Before Hannah Hart was a “YouTuber,” or anything close to the entertainer she has become today, she was a Japanese translator. Having earned her degree in English Literature and Japanese Language from UC Berkeley, Hart made the move from California to New York City to pursue a respectable, yet somewhat menial job as a white-collar translator. It wasn’t until months after My Drunk Kitchen became a viral sensation that Hart decided to follow this singular opportunity into the new-media world of YouTube and pursue as a career the life of a comedian/entertainer, which had, until then, only existed as a facet of her personality.
Though Hannah’s story may seem incredible, it is not completely unique, as there is an entire group of burgeoning young entertainers who can now claim YouTuber as their full-time profession. In fact, two of Hart’s best friends, Grace Helbig and Mamrie Hart (no relation), are themselves popular YouTubers with their own communities of adoring fans, whose millions of video views have made their lives as online entertainers possible. In many ways, the “YouTuber” is the personification of new media — highly personal and interactive — and perhaps most importantly, not easily separated from the life of their viewers. Whether it’s due to the personal nature of their videos, or the inescapable prevalence of social media, these YouTubers have managed to make their way into the lives of their audience members in a manner completely foreign to old media, or even the newer iterations of old media repackaged as “reality” TV.
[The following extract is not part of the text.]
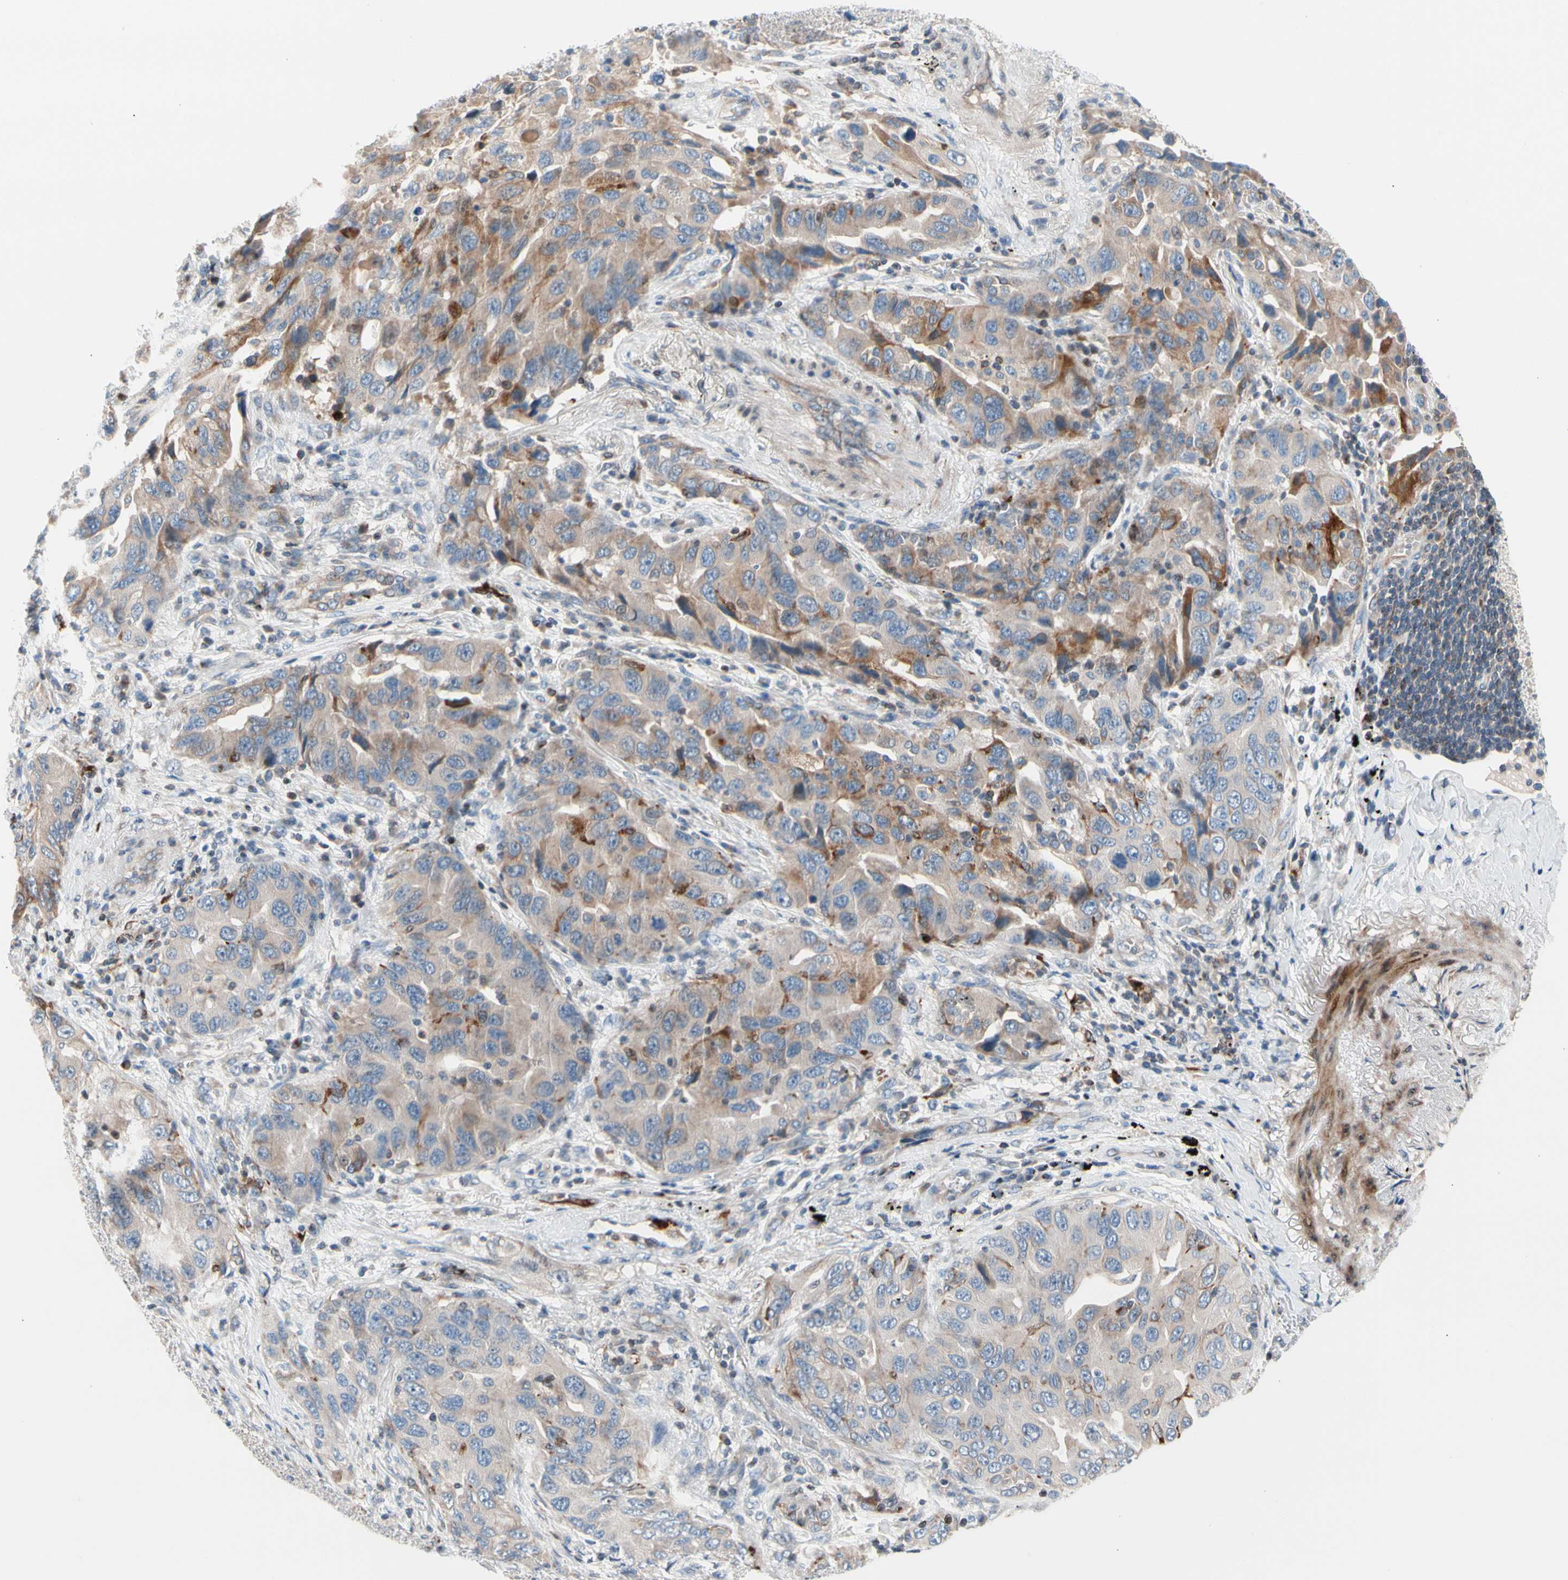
{"staining": {"intensity": "weak", "quantity": "25%-75%", "location": "cytoplasmic/membranous"}, "tissue": "lung cancer", "cell_type": "Tumor cells", "image_type": "cancer", "snomed": [{"axis": "morphology", "description": "Adenocarcinoma, NOS"}, {"axis": "topography", "description": "Lung"}], "caption": "Adenocarcinoma (lung) stained for a protein shows weak cytoplasmic/membranous positivity in tumor cells.", "gene": "MAP3K3", "patient": {"sex": "female", "age": 65}}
And this is why Hannah Hart’s journey, though not singular, remains an important hallmark in the examination of new media and the changing role entertainment will play in our lives. Because when a young woman who was once a Japanese translator can, in the span of just a few years, mobilize a community of thousands of people to do good in cities all across North America, it is time, perhaps, that we begin taking seriously the largely untapped powers of the internet and its hidden communities.
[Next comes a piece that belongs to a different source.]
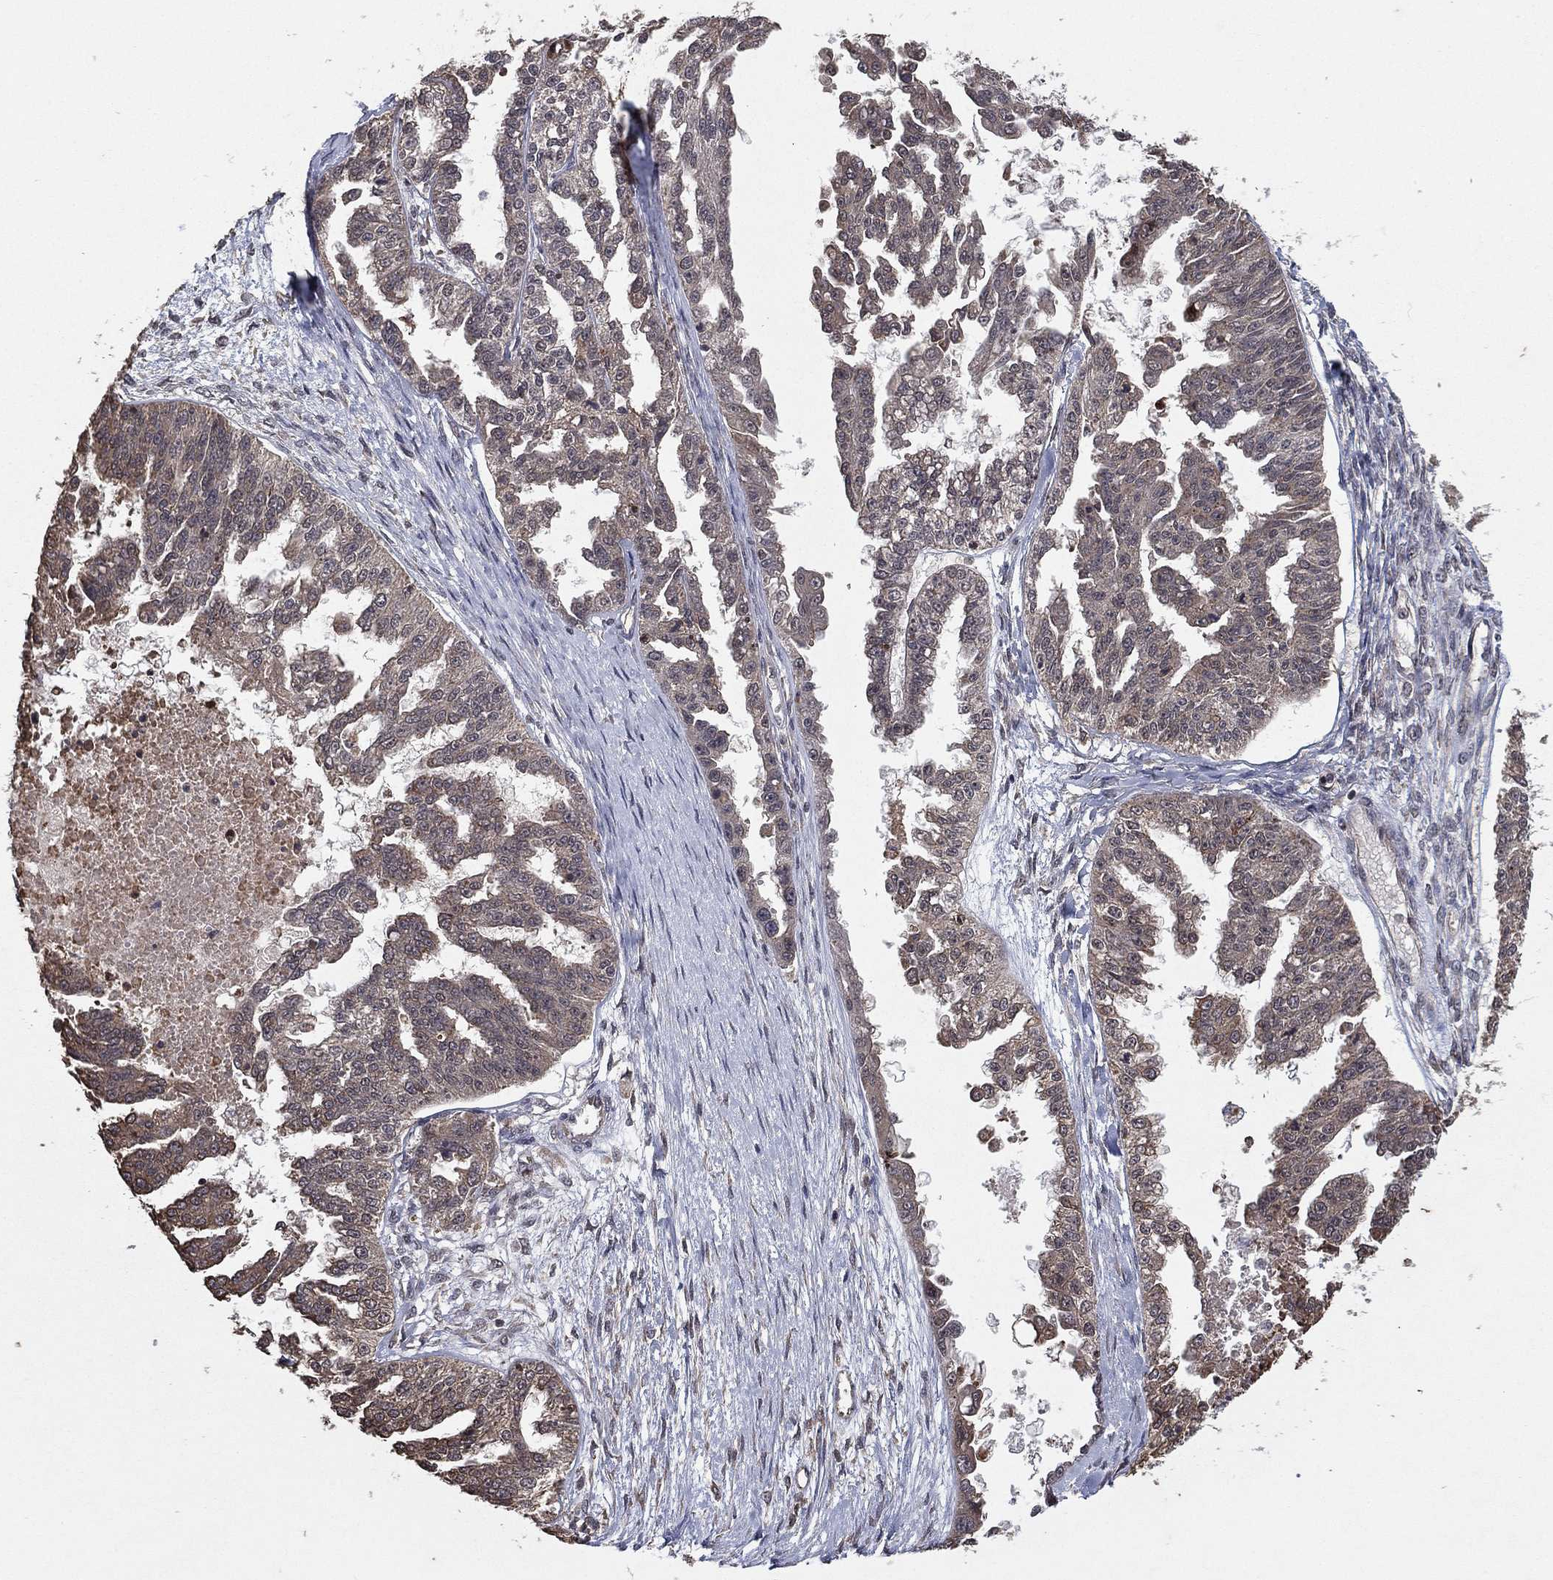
{"staining": {"intensity": "negative", "quantity": "none", "location": "none"}, "tissue": "ovarian cancer", "cell_type": "Tumor cells", "image_type": "cancer", "snomed": [{"axis": "morphology", "description": "Cystadenocarcinoma, serous, NOS"}, {"axis": "topography", "description": "Ovary"}], "caption": "Human ovarian cancer (serous cystadenocarcinoma) stained for a protein using immunohistochemistry (IHC) reveals no expression in tumor cells.", "gene": "ATG4B", "patient": {"sex": "female", "age": 58}}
As for Hart, she remains busier than ever, having just finished her first role in a full-length feature film, Camp Takota (out via digital release later this year), she is also working on her debut cookbook, due out next summer and named after her show My Drunk Kitchen. Not to mention she will soon be headed to Europe, Australia, and New Zealand to complete the international leg of Hello Harto, once again meeting her fans in their homes. You can see how this would be a lot for any young woman at 26, but when I ask Hart how she deals with juggling everything at once, she simply smiles and says, “You know, I’m just trying to make the most of every opportunity that comes my way.”